Zero-Mass Rotating Spacetimes in Four-Dimensional Horava Gravity

Abstract

We study a particular exact solution for rotating spacetimes in four-dimensional Horava gravity, which has been proposed as a renormalizable gravity model without the ghost problem. We show that the zero-mass Kerr spacetime or the zero-mass Kerr-(A)dS spacetime in Einstein gravity is an exact solution in four-dimensional Horava for an arbitrary IR Lorentz-violation parameter lambda, but with an appropriate cosmological constant. In particular, for the zero-mass topological Kerr-AdS black hole solution with the hyperbolic horizon topology or the zero-mass Kerr-dS cosmological solution with the spherical horizon topology, there exist the ergosphere and the non-vanishing (positive) Hawking temperature, which imply the existence of negative mass black holes as well as positive mass spacetimes, by losing its mass from the zero-mass ones via the Hawking radiation or Penrose process in the ergosphere.

Figures (3)

• Figure 1: Plots of $g_{rr}^{-1}(r)$ (blue), $N^2 (r)$ (orange), $g_{\phi \phi}$ (green), and $g_{tt}$ (red) for the zero-mass $KAdS_4$ metric with the hyperbolic horizon topology (\ref{['KAdS4']}).
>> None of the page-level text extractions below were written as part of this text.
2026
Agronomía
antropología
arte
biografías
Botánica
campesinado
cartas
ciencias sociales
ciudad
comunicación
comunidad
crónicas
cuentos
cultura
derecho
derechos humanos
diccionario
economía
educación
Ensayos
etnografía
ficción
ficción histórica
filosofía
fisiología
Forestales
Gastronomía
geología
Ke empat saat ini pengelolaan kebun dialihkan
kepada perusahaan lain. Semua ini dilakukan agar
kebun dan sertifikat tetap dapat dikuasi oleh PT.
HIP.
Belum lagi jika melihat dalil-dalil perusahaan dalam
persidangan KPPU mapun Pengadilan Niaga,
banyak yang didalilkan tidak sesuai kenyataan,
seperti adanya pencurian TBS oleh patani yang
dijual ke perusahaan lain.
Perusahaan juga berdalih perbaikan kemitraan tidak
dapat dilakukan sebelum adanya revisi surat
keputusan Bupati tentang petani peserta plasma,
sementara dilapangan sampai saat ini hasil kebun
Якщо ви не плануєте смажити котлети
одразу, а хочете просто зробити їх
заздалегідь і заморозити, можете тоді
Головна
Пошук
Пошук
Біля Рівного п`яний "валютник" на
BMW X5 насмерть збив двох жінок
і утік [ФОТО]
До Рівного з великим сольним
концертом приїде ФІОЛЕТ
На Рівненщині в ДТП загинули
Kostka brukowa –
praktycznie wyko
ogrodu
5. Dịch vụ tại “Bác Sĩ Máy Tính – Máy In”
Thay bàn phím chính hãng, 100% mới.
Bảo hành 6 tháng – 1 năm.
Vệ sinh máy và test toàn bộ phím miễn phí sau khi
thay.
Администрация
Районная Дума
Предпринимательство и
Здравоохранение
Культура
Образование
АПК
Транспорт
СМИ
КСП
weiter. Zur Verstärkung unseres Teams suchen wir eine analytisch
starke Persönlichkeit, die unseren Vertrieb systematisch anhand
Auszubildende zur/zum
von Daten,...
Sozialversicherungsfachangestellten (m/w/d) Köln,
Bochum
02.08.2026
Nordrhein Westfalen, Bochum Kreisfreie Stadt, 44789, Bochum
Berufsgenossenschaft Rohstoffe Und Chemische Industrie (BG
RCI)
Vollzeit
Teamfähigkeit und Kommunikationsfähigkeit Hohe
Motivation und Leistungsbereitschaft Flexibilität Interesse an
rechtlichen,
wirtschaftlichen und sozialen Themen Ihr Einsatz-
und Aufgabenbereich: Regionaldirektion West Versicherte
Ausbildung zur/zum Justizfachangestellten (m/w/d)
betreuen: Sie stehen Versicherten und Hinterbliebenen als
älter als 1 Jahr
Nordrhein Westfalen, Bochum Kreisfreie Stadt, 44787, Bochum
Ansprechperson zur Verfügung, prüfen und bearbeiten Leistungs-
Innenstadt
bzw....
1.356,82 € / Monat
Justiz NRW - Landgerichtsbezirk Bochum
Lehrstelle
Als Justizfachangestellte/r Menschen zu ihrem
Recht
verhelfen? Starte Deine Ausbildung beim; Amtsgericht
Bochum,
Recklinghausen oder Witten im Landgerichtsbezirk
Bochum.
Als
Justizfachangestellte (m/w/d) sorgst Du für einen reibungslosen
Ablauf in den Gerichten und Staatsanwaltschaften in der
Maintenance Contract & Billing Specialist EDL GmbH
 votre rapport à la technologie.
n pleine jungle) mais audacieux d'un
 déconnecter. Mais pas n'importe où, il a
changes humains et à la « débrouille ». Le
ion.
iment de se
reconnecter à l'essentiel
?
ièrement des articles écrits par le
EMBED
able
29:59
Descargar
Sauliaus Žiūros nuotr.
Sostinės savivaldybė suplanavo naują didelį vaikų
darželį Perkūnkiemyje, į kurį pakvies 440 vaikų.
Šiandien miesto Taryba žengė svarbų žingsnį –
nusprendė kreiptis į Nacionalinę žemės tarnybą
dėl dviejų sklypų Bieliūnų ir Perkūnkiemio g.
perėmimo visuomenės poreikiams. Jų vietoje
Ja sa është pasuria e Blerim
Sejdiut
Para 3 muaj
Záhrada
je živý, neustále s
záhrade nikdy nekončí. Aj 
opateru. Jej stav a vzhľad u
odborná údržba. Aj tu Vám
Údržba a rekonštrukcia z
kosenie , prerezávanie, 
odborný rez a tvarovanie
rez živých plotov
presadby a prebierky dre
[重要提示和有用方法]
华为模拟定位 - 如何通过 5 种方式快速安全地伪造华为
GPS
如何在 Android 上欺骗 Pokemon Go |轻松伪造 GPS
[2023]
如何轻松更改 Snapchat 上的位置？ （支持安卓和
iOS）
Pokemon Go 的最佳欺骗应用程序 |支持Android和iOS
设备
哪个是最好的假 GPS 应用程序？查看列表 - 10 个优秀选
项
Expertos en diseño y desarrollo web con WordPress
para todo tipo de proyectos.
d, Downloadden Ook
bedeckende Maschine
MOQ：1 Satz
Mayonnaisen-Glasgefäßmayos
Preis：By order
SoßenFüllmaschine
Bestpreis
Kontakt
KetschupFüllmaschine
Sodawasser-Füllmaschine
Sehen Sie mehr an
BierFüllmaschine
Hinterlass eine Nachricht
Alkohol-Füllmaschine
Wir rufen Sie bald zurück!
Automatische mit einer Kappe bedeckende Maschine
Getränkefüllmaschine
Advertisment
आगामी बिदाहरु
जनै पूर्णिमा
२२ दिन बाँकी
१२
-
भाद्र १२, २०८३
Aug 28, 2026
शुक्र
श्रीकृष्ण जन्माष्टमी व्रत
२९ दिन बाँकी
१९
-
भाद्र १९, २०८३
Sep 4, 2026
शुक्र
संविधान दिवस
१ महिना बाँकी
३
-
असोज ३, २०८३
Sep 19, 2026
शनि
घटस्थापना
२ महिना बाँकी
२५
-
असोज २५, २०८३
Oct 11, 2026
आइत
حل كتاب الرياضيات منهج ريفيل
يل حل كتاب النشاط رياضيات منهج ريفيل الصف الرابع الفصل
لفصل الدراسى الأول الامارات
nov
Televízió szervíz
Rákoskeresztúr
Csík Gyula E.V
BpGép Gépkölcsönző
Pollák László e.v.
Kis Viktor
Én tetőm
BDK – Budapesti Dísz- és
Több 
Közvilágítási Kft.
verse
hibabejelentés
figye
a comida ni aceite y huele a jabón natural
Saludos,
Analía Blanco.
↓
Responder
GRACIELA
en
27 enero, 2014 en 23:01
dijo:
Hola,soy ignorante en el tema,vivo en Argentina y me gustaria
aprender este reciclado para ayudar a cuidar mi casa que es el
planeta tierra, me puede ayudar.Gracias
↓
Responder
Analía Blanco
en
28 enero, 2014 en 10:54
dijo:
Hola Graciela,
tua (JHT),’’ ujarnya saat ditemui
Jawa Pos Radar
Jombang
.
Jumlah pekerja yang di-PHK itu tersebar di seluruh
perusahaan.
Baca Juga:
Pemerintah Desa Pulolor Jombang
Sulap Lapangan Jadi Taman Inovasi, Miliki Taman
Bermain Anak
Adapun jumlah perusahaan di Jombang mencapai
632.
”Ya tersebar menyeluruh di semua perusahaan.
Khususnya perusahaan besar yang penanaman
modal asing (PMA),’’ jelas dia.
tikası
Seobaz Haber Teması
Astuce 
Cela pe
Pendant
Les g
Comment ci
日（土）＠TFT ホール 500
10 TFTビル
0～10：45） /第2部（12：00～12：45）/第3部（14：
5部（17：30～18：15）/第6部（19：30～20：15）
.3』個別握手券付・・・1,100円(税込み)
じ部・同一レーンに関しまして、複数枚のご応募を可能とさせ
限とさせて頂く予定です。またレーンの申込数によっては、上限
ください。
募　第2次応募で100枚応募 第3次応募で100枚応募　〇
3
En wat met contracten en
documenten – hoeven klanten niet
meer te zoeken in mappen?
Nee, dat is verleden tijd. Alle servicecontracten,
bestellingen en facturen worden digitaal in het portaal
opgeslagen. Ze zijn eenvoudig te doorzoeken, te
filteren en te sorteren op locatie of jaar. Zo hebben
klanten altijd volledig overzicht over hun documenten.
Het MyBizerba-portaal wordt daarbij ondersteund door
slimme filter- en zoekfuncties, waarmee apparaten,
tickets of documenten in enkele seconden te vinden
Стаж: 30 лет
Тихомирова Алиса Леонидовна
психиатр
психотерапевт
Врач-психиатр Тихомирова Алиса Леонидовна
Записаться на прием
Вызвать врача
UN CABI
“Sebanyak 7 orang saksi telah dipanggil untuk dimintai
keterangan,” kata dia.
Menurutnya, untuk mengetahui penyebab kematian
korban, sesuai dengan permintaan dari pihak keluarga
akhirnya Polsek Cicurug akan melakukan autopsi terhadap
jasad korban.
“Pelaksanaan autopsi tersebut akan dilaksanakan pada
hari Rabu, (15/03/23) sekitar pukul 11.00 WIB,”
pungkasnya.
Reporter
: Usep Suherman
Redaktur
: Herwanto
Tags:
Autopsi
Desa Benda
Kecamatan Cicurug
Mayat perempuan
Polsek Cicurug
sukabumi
Here, we plotted $\Lambda=-1, \theta=\pi/3$ with $a=1$ (left) and $a=0.1$ (right) for a comparison. The left panel shows the existence of an ergosphere (\ref{['ergo_KAdS']}) outside the event horizon $r_H=\sqrt{3/(-{\Lambda})}$. The right panel shows the shrunk ergosphere as the rotation parameter $a$ approaches to zero.
• Figure 2: Plots of $g_{rr}^{-1}(r)$ (blue), $N^2 (r)$ (orange), $g_{\phi \phi}$ (green), and $g_{tt}$ (red) for the zero-mass $KdS_4$ metric with the spherical horizon topology (\ref{['KdS4']}). Here, we plotted $\Lambda=1, \theta=\pi/3$ with $a=1$ (left) and $a=0.1$ (right). The left panel shows the existence of an ergosphere (\ref{['ergo_KdS']}) inside the cosmological horizon $r_C=\sqrt{3/{\Lambda}}$. The right panel shows the shrunk ergosphere as the rotation parameter $a$ approaches to zero.
• Figure 3: Plots of the ergospheres for zero-mass $KAdS_4$ metric (\ref{['KAdS4']}) with the hyperbolic horizon topology (blue region) and zero-mass $KdS_4$ metric (\ref{['KdS4']}) with the spherical horizon topology (orange region). Here, we plotted ${\Lambda}=\pm 1, a=1$ and the green line denotes the black hole horizon $r_H=\sqrt{3/(-{\Lambda})}$ or the cosmological horizon $r_C=\sqrt{3/{\Lambda}}$, and the blue and orange lines denote the corresponding ergosurfaces $r_{\rm erg (H)}$ and $r_{\rm erg (C)}$.